Avionics: San Diego Drone IPP Launches with Cape Telepresence Tech
One of the U.S.'s 10 participants in the nation-wide drone integration pilot program (IPP) launched in San Diego, California last week. To kick it off, the San Diego Fire Department responded to a simulation fire call in concert with drones equipped with aerial telepresence software provided by Cape.
The Department of Transportation's IPP is comprised of public-private partnerships intended to study the safe integration of UAS into the national airspace. In San Diego, the focus is on food and medicine delivery, border protection and public safety, with partners including Cape, Intel, Uber, AT&T, the city of Chula Vista and some local schools.
At the fire call demonstration, the Cape-equipped drone arrived at the scene of the "fire" in about a minute. With the help of its eye-in-the-sky guidance, firefighters were able to locate the incident more quickly after the firetruck arrived about four minutes later. They had had eyes on the scene via an iPad while the truck was still en route.
Cape's software "connects the drone to the Cape cloud, and with it being connected, it has real-time communications for this sort of telemetry and any sensor data, most typically cameras," said Chris Rittler, Cape's CEO since he joined the company in January. "The operator who is viewing the live stream can also manipulate the camera in space. You know, I think it really captures aerial telepresence; the fact that you could just open a web browser, connect to a drone and now the drone takes off utilizing its autopilot features but then you can manipulate it in space."
Cape's tech has already been used in partnership with some cities and precincts. The city of Ensenada, Mexico's police department integrated a DJI quadcopter equipped with Cape's telepresence solution into its operations close to a year ago and has shared the results: a 10% overall reduction in crime including a 25% drop in violent robberies and 22% reduction in vehicle theft. The department reports an emergency call response time reduction of 90% and attributes 513 arrests to drone use.

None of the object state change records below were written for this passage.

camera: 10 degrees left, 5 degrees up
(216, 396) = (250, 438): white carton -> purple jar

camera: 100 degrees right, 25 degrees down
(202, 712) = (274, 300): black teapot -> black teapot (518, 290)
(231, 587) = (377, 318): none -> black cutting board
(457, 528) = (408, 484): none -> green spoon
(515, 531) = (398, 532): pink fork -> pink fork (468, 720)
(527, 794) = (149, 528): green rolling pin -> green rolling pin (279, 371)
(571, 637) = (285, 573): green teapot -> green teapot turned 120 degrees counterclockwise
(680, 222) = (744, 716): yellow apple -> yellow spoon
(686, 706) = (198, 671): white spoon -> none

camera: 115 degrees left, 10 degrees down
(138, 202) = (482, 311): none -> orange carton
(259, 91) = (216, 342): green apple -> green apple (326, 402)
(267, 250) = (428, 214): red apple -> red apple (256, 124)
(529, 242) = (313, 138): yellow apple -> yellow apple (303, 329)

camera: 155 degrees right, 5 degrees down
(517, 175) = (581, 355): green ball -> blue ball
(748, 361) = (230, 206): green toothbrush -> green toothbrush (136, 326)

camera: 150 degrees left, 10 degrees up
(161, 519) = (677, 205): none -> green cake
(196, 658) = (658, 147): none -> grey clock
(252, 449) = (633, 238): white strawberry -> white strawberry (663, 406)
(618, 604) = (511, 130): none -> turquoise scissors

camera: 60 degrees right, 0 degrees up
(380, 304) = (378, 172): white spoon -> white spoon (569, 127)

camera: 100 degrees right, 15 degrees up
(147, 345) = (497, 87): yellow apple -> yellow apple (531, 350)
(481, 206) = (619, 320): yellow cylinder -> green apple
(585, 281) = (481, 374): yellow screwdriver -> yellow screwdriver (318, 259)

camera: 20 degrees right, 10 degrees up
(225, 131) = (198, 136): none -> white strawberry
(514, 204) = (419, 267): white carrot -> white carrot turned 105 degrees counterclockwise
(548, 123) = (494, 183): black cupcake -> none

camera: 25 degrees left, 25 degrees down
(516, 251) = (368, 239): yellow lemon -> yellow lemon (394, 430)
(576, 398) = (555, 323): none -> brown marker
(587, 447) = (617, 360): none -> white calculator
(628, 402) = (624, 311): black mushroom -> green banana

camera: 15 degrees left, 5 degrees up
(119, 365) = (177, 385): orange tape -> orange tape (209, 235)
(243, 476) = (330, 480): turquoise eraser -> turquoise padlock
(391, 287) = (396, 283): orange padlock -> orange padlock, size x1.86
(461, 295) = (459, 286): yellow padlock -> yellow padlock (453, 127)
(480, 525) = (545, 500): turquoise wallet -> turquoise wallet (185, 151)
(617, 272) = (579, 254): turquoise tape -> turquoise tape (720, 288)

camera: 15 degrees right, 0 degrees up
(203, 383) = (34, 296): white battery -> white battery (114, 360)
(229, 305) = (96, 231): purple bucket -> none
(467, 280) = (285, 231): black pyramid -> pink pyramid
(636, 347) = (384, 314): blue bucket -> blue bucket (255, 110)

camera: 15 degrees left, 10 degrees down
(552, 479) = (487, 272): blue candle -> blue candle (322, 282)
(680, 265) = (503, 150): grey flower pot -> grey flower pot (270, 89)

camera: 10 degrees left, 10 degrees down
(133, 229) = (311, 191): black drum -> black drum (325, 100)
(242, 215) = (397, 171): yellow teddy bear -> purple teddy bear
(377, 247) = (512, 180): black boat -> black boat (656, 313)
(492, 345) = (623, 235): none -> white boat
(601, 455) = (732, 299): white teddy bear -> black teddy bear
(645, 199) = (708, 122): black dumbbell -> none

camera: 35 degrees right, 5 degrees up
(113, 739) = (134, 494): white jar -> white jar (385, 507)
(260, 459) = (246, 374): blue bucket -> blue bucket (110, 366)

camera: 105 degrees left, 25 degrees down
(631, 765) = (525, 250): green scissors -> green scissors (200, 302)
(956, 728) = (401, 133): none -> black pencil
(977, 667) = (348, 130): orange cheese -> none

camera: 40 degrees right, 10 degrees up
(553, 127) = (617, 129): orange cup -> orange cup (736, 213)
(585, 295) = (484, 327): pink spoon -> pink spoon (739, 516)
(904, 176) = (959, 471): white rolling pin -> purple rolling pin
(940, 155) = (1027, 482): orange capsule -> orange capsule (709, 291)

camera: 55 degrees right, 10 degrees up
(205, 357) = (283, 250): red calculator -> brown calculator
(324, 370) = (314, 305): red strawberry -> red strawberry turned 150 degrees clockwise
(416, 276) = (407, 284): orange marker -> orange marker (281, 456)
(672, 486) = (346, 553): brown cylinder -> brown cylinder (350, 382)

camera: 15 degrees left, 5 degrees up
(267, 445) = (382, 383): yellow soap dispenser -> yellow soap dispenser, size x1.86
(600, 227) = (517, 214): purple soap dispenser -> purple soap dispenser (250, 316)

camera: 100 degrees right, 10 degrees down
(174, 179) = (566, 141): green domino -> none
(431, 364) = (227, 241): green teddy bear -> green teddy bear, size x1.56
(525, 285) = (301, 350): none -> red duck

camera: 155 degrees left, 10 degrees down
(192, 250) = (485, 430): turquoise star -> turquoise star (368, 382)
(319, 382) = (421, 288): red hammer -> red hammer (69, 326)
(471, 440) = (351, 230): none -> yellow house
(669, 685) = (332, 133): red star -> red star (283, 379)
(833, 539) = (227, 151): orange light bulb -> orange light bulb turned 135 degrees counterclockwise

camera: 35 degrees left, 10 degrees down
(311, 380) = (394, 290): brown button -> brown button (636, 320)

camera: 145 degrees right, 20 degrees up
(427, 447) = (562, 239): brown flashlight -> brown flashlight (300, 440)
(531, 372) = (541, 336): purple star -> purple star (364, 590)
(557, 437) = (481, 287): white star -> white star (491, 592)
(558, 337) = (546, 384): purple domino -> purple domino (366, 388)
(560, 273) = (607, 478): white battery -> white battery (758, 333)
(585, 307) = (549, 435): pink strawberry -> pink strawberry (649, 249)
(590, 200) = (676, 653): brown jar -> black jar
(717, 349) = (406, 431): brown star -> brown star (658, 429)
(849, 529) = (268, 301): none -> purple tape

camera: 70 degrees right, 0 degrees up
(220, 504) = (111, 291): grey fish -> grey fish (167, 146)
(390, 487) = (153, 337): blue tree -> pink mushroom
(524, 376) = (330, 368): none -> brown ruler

Rittler said that there are three main areas that Cape and the other relevant partners in San Diego hope to make progress through the IPP.
The first is improving the department's efficacy. Through the use of drones that can skip ground traffic and provide increased awareness, the hope is that firefighters and police officers can perform their jobs more effectively.
The second is resource allocation. Rittler said that better situational awareness back in the command center allows dispatch to make better-informed decisions about when and where to allocate resources, improving efficiency.
The final major goal concerns regulation. Rittler said that applying for the appropriate waivers and approvals will probably always be necessary, but they hope a standard can be set to make the process "boilerplate," for the FAA and public safety organizations, so the process is quick and easy rather than thousands of agencies submitting unique requests.
Outside of public safety, Cape's primary market segments are industrial asset inspection and agriculture. In the same ways, those fields benefit from allowing an expert to get a better look at things remotely before deciding whether someone needs to be sent out for further inspection or repairs.
The U.S. government launched the IPP because drones are a quickly expanding industry. Civilians and companies alike are embracing them and finding new uses every day. Rittler is confident that we're on the cusp of a broader integration into the fabric of society.
"I really think we're at that point, kind of like when the smartphone first came out, everybody said 'This will never be used in enterprise,'" he said. "And all of a sudden, it became the enterprise tool, and everybody was creating mobile enterprise applications and mobile enterprise extensions. I think we're right there at the end of that curve as well."